Obelisk supports the following auras (see ch12-literals for representing the atomic types):

Aura Description
@c UTF-32
@da date
@dr timespan
@f loobean
@if IPv4 address
@is IPv6 address
@p ship name
@q phonemic base
@rh half float (16b)
@rs single float (32b)
@rd double float (64b)
@rq quad float (128b)
@sb signed (low bit) binary
@sd signed (low bit) decimal
@sv signed (low bit) base32
@sw signed (low bit) base64
@sx signed (low bit) hexadecimal
@t UTF-8 text (cord)
@ta ASCII text (knot, url safe)
@tas ASCII text (term)
@ub unsigned binary
@ud unsigned decimal
@uv unsigned base32
@uw unsigned base64
@ux unsigned hexadecimal

Columns are typed by an aura and indexed by name.

<column-type> ::=
  <aura/name>

Table Row and Table Types

All datasets in Obelisk are sets, meaning each typed element, <row-type>, only exists once. Datasets are also commonly regarded as tables, which is accurate when the index of each cell (row/column intersection) can be calculated. This calculation is possible when the SELECT statement includes an ORDER BY clause.

All tables originate from, or are derived from, base tables created by the CREATE TABLE command.

A base-table (<table>) row has a default type, which is the table's atomic aura-typed columns in a fixed order.

<row-type> ::= list <aura>

Each base table is typed by its <row-type>.

<table-type> ::= (list <row-type>)

A base table's definition includes a unique primary row order, giving it list type rather than set type. This is not true for all <table-set> instances.

Rows from <view>s, <common-table-expression>s, and the command output from <transform>, or any other table that is not a base-table, can only have an immutable row order if it is explicitly specified (i.e., the SELECT statement includes an ORDER BY clause). In general, these other tables have types that are unions of <row-type>s.

When the <table-set-type> is a union of <row-type>s.
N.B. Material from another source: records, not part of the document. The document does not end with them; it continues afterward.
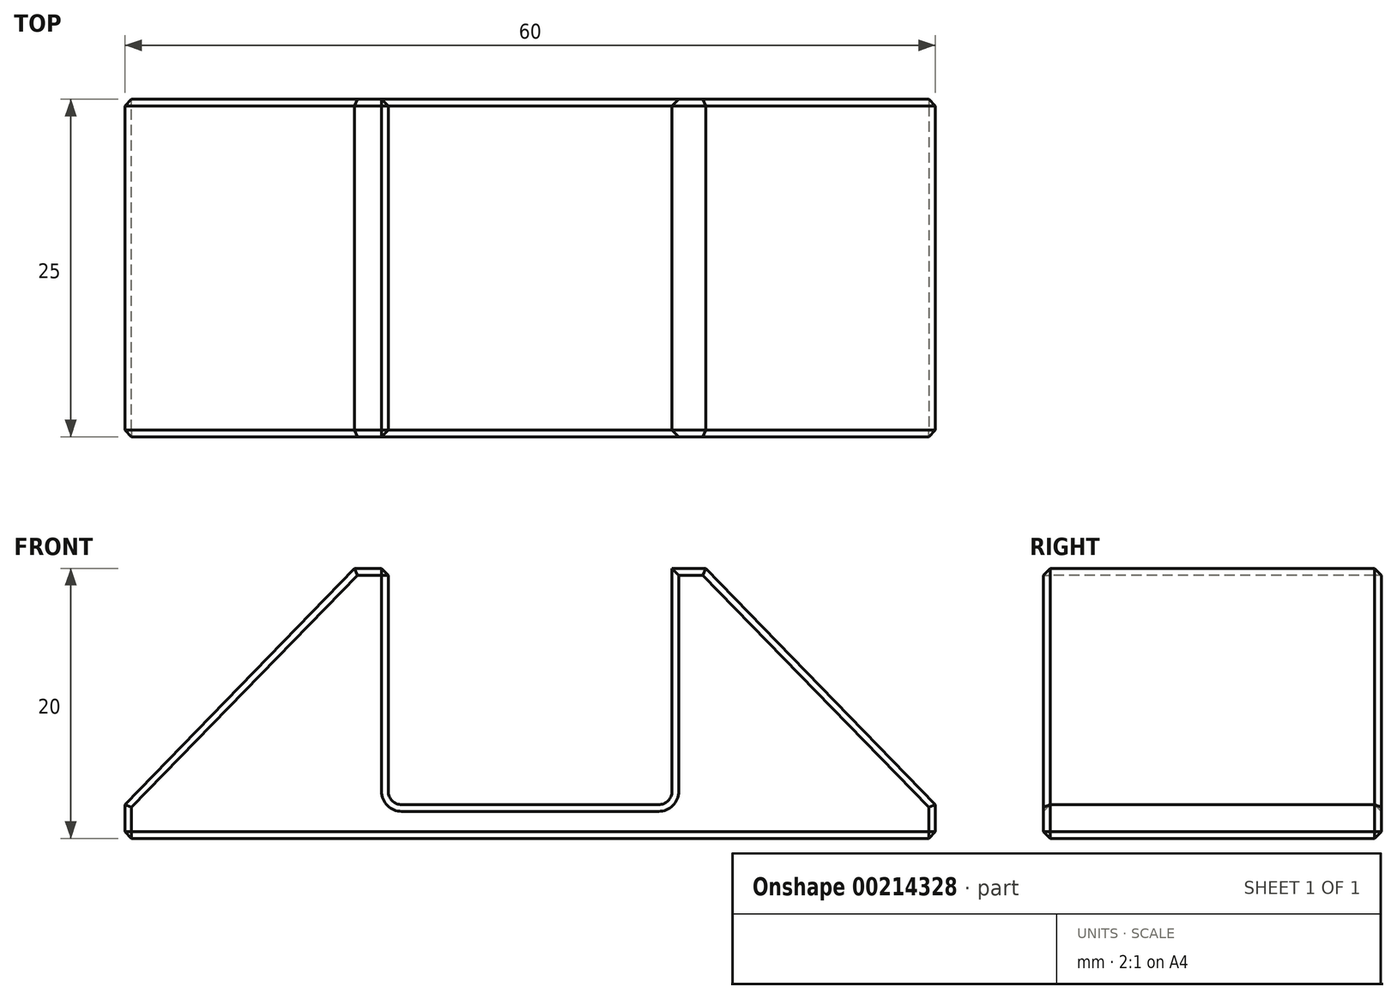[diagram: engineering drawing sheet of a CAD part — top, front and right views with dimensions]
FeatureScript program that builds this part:
annotation { "Feature Type Name" : "Feature", "Feature Type Description" : "" }
export const myFeature = defineFeature(function(context is Context, id is Id, definition is map)
    precondition{}
    {
        {
            var Q0;
            Q0=qCreatedBy(makeId("Top.planeOp"),FACE);
            var sketch = newSketch(context, id + "F0", { "sketchPlane" : qUnion([Q0])});
            skLineSegment(sketch, "E0.bottom", {"start": v(30, 12.5) * mm, "end": v(-30, 12.5) * mm});
            skLineSegment(sketch, "E0.top", {"start": v(30, -12.5) * mm, "end": v(-30, -12.5) * mm});
            skLineSegment(sketch, "E0.left", {"start": v(30, 12.5) * mm, "end": v(30, -12.5) * mm});
            skLineSegment(sketch, "E0.right", {"start": v(-30, 12.5) * mm, "end": v(-30, -12.5) * mm});
            skPoint(sketch, "E0.middle", {"position": v(0, 0) * mm});
            skSolve(sketch);
        }
        {
            var Q0;
            Q0 = qSketchRegion(id + "F0", true);
            extrude(context, id + "F1", {"entities" : qUnion([Q0]), "depth" : 20 * mm, "offsetDistance" : 25 * mm});
        }
        {
            var Q0;
            Q0=makeQuery(id+"F1.opExtrude","SWEPT_FACE",FACE,{"disambiguationData":[OSD([sQuery(id+"F0.wireOp",EDGE,"E0.top")])]});
            var sketch = newSketch(context, id + "F2", { "sketchPlane" : qUnion([Q0])});
            skLineSegment(sketch, "E1.bottom", {"start": v(10.5, 20) * mm, "end": v(-10.5, 20) * mm});
            skLineSegment(sketch, "E1.top", {"start": v(10.5, 2.5) * mm, "end": v(-10.5, 2.5) * mm});
            skLineSegment(sketch, "E1.left", {"start": v(10.5, 20) * mm, "end": v(10.5, 2.5) * mm});
            skLineSegment(sketch, "E1.right", {"start": v(-10.5, 20) * mm, "end": v(-10.5, 2.5) * mm});
            skPoint(sketch, "E1.middle", {"position": v(0, 11.25) * mm});
            skLineSegment(sketch, "E2", {"start": v(-13, 20) * mm, "end": v(-30, 2.5) * mm});
            skLineSegment(sketch, "E3", {"start": v(-13, 20) * mm, "end": v(-30, 20) * mm});
            skLineSegment(sketch, "E4", {"start": v(-30, 20) * mm, "end": v(-30, 2.5) * mm});
            skLineSegment(sketch, "E5.MirrorCS", {"start": v(30, 20) * mm, "end": v(30, 2.5) * mm});
            skLineSegment(sketch, "E6.MirrorCS", {"start": v(13, 20) * mm, "end": v(30, 2.5) * mm});
            skLineSegment(sketch, "E7.MirrorCS", {"start": v(13, 20) * mm, "end": v(30, 20) * mm});
            skSolve(sketch);
        }
        {
            var Q0;
            Q0 = qSketchRegion(id + "F2", true);
            extrude(context, id + "F3", {"entities" : qUnion([Q0]), "operationType" : NewBodyOperationType.REMOVE, "endBound" : BoundingType.THROUGH_ALL, "oppositeDirection" : true, "depth" : 25 * mm, "offsetDistance" : 25 * mm});
        }
        {
            var Q0;
            Q0=makeQuery(id+"F3.boolean.opBoolean","COPY",EDGE,{"derivedFrom":makeQuery(id+"F3.opExtrude","SWEPT_EDGE",EDGE,{"disambiguationData":[OSD([sQuery(id+"F2.wireOp",EDGE,"E1.top"),sQuery(id+"F2.wireOp",EDGE,"E1.right")])]})});
            var Q1;
            Q1=makeQuery(id+"F3.boolean.opBoolean","COPY",EDGE,{"derivedFrom":makeQuery(id+"F3.opExtrude","SWEPT_EDGE",EDGE,{"disambiguationData":[OSD([sQuery(id+"F2.wireOp",EDGE,"E1.top"),sQuery(id+"F2.wireOp",EDGE,"E1.left")])]})});
            var Q2;
            Q2=makeQuery(id+"F3.boolean.opBoolean","COPY",EDGE,{"derivedFrom":makeQuery(id+"F3.opExtrude","SWEPT_EDGE",EDGE,{"disambiguationData":[OSD([sQuery(id+"F0.wireOp",EDGE,"E0.top"),sQuery(id+"F0.wireOp",EDGE,"E0.right"),sQuery(id+"F2.wireOp",EDGE,"E2"),sQuery(id+"F2.wireOp",EDGE,"E4")])]})});
            var Q3;
            Q3=makeQuery(id+"F3.boolean.opBoolean","COPY",EDGE,{"derivedFrom":makeQuery(id+"F3.opExtrude","SWEPT_EDGE",EDGE,{"disambiguationData":[OSD([sQuery(id+"F0.wireOp",EDGE,"E0.top"),sQuery(id+"F0.wireOp",EDGE,"E0.left"),sQuery(id+"F2.wireOp",EDGE,"E5.MirrorCS"),sQuery(id+"F2.wireOp",EDGE,"E6.MirrorCS")])]})});
            fillet(context, id + "F4", {"entities" : qUnion([Q0, Q1, Q2, Q3]), "radius" : 1 * mm, "tangentPropagation" : true, "allowEdgeOverflow" : false});
        }
        {
            var Q0;
            Q0=makeQuery(id+"F1.opExtrude","CAP_EDGE",EDGE,{"disambiguationData":[OSD([sQuery(id+"F0.wireOp",EDGE,"E0.top")])],"isStart":true});
            var Q1;
            Q1=makeQuery(id+"F1.opExtrude","CAP_EDGE",EDGE,{"disambiguationData":[OSD([sQuery(id+"F0.wireOp",EDGE,"E0.left")])],"isStart":true});
            var Q2;
            Q2=makeQuery(id+"F1.opExtrude","CAP_EDGE",EDGE,{"disambiguationData":[OSD([sQuery(id+"F0.wireOp",EDGE,"E0.bottom")])],"isStart":true});
            var Q3;
            Q3=makeQuery(id+"F1.opExtrude","CAP_EDGE",EDGE,{"disambiguationData":[OSD([sQuery(id+"F0.wireOp",EDGE,"E0.right")])],"isStart":true});
            var Q4;
            Q4=makeQuery(id+"F3.boolean.opBoolean","COPY",EDGE,{"derivedFrom":makeQuery(id+"F3.opExtrude","SWEPT_EDGE",EDGE,{"disambiguationData":[OSD([sQuery(id+"F0.wireOp",EDGE,"E0.top"),sQuery(id+"F2.wireOp",EDGE,"E1.bottom"),sQuery(id+"F2.wireOp",EDGE,"E1.right")])]})});
            var Q5;
            Q5=makeQuery(id+"F3.boolean.opBoolean","COPY",EDGE,{"derivedFrom":makeQuery(id+"F3.opExtrude","SWEPT_EDGE",EDGE,{"disambiguationData":[OSD([sQuery(id+"F0.wireOp",EDGE,"E0.top"),sQuery(id+"F2.wireOp",EDGE,"E1.bottom"),sQuery(id+"F2.wireOp",EDGE,"E1.left")])]})});
            var Q6;
            Q6=makeQuery(id+"F1.opExtrude","SWEPT_FACE",FACE,{"disambiguationData":[OSD([sQuery(id+"F0.wireOp",EDGE,"E0.top")])]});
            var Q7;
            Q7=makeQuery(id+"F1.opExtrude","SWEPT_FACE",FACE,{"disambiguationData":[OSD([sQuery(id+"F0.wireOp",EDGE,"E0.bottom")])]});
            chamfer(context, id + "F5", {"entities" : qUnion([Q0, Q1, Q2, Q3, Q4, Q5, Q6, Q7]), "width" : 0.5 * mm, "tangentPropagation" : true});
        }
    });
There is a <row-type> representing the full width of the SELECT statement and as many <row-type> sub-types as necessary to represent any unjoined outer JOINs that result in a selected row.

Sub-types align their columns with the all-column <row-type>, regardless of the SELECT statement's construction.

In general, <table-set>s have the type:

<table-set-type> ::= 
  (list <row-type>)
  | (set (<all-column-row-type> | <row-sub-type-1> | ... | <row-sub-type-n> ))

Additional Types

All the static types in Obelisk API are defined in sur/ast/hoon.

Remarks

Even <table>s can be typed as sets, because a SELECT statement without an ORDER BY clause has an undefined row order.

Regardless of the presence of ORDER BY, any <table-set> emitted by any step in a <transform>, a CTE, or a <view> is a list of <row-type> in some (possibly arbitrary) order.

Ultimately, "set" is the most important concept because every <table-set> will have one unique row value for any given sub-type of <row-type>.